Untuk melahirkan kepala sekolah yang profesional, Depdiknas
telah menelorkaan regulasi Peraturan Menteri No.28 tahun 2010 Tentang
Pedoman Dan Panduan Pelaksanaan Pengadaan Kepala Sekolah, untuk dijadikan
pegangan bagi daerah dalam pengadaan kepala sekolah. Beberapa prinsip rekrutmen
yang penting dalam pengadaan kepala sekolah menurut permendiknas Nomor 28 thn
2010 adalah :
1.
Rekrutmen
calon kepala sekolah dilakukan secara rutin pada awal tahun berdasarkan hasil
analisis dan penetapan formasi jabatan kepala sekolah
2.
Rekrutmen
calon kepala sekolah dilakukan secara proaktif dalam rangka mendapatkan guru
yang paling menjanjikan untuk menjadi kepala sekolah. Rekrutmen calon kepala
sekolah hendaknya dilakukan melalui proses pencarian secara aktif kepada semua
guru yang dipandang memiliki kualifikasi dan kompetensi kepala sekolah,
sehingga guru-guru yang memiliki kualifikasi dak kompetensi yang paling
menjanjikan banyak melamar dan mengikuti seleksi calon kepala sekolah.
3.
Rekrutmen
calon kepala sekolah dilakukan secara terbuka melalui surat kabar lokal dalam
rangka memberikan kesempatan yang seluas-luasnya kepada guru yang memenuhi
kualifikasi.
Sesuai permendiknas nomor 28 Tahun 2010 Bab X tentang
ketentuan penutup dalam jangka waktu paling lama 2 tahun sejak berlakunya
permediknas ini , Pemerintah kabupaten/kota dan penyelenggara sekolah wajib
menyiapakan program penyiapan calon kepala sekolah . LPPKS yang mempunyai
Tupoksi menyiapkan pengembangan dan pemberdayaan kepala sekolah mempunyai
kewajiban untuk mesosialisasikan Prog Penyiapan calon Kepsek di kab/kota
seluruh Indonesia dengan harapan :
a. Tercipta pemahaman yang sama pada
semua lembaga yang terlibat dalam penyelenggaraan diklat calon kepala
sekolah/madrasah;
b. Pemahaman yang sama dalam
penyelenggaraan diklat akan menghasilkan proses yang terstandar; dan
c. Proses diklat calon kepala
sekolah/madrasah yang terstandar akan menghasilkan calon-calon kepala sekolah
yang betul-betul berpotensi dan kompeten.

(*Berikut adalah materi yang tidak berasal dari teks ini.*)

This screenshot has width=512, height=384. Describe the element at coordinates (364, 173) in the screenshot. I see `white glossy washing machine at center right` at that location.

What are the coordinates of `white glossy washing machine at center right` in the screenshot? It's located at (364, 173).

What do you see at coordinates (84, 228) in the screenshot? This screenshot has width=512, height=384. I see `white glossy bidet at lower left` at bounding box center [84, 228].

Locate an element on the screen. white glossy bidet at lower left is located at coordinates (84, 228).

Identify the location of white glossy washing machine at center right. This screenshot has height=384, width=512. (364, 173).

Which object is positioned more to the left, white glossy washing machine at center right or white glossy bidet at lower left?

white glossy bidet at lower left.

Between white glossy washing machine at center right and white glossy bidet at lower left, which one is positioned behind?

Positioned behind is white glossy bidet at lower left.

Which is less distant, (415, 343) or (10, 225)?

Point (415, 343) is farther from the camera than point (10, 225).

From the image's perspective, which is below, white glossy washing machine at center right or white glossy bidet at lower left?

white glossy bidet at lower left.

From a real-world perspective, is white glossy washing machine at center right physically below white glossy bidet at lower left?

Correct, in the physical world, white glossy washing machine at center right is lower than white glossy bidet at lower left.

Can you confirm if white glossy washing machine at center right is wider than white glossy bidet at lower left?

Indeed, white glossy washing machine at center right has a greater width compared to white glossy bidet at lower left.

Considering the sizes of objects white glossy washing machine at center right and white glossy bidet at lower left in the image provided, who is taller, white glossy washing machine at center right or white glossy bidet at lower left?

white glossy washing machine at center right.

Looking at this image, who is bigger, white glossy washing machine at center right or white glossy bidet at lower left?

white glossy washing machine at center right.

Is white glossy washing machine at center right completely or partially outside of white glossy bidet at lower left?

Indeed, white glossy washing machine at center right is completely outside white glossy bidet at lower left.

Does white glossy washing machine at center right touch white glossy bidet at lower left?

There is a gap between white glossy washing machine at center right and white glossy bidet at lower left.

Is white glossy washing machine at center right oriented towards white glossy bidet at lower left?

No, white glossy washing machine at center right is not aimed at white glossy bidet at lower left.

Lahirnya Permendiknas Nomor 28 Tahun
2010, tentang Penugasan guru sebagai kepala sekolah / madrasah merupakan bentuk
pengendalian standar profesi kepala sekolah / madrasah yang intinya memberikan
acuan dalam hal: penyiapan calon kepala sekolah / madrasah, Masa tugas,
Pengembangan keprofesian berkelanjutan, Penilaian kinerja kepala sekolah
/madrasah, dan mutasi serta pemberhentian sebagai kepala sekolah /
madrasah. Dengan lahirnya permensiknas nomor 28/2010 ini maka Keputusan
Menteri Pendidikan Nasional nomor : 162/U/2003, tentang Pedoman Penugasan Guru
sebagai Kepala Sekolah dinyatakann tidak berlaku . Mengingat strategisnya
peran kepala sekolah dalam peningkatan kualitas pendidikan maka proses
pengadaan kepala sekolah, baik rekrutmen mapupun seleksi menjadi salah satu
faktor terpenting dalam upaya peningkatan mutu pendidikan di sekolah.
Proses Penyiapan calon kepaka
sekolah / madrasah meliputi Rektrutmen, Pendidikan dan Pelatihancalon kepal
sekolah/madrasah. Rektrutmen bertujuan untuk memilih guru – guru yang memiliki
pengalaman dan potensi terbaik untuk mendapatkan tugas sebagai kepala sekolah /
madrasah , dengan langkah – langkah kegiatan yang meliputi : (1). pengusulan
calon oleh kepala sekolah dan atau pengawas sekolah, (2). Seleksi administrative,
dan Seleksi akademik. Seleksi administrstif berupa pemeriksaan terhadap dokumen
administrasi calon kepala sekolah dengan tujuan untuk memastikan bahwa calon
kepala sekolah memenuhi persaratan administrative seperti tercantum dalam
permendiknas nomor 28 tahun 2010 pasal 2 ayat (2),
Ø Beriman dan bertaqwa kepada Tuhan
Yang Maha Esa;
Ø Memiliki kualifikasi akademik paling
rendah sarjana (S1) atau diploma empat (D-IV) kependidikan atau nonkependidikan
perguruan tinggi yang terakreditasi;
Ø Berusia setinggi-tingginya 56 (lima
puluh enam) tahun pada waktu pengangkatan pertama sebagai kepala sekolah/
madrasah; atau setinggi-tingginya 54 tahun pada saat mengajukan lamaran.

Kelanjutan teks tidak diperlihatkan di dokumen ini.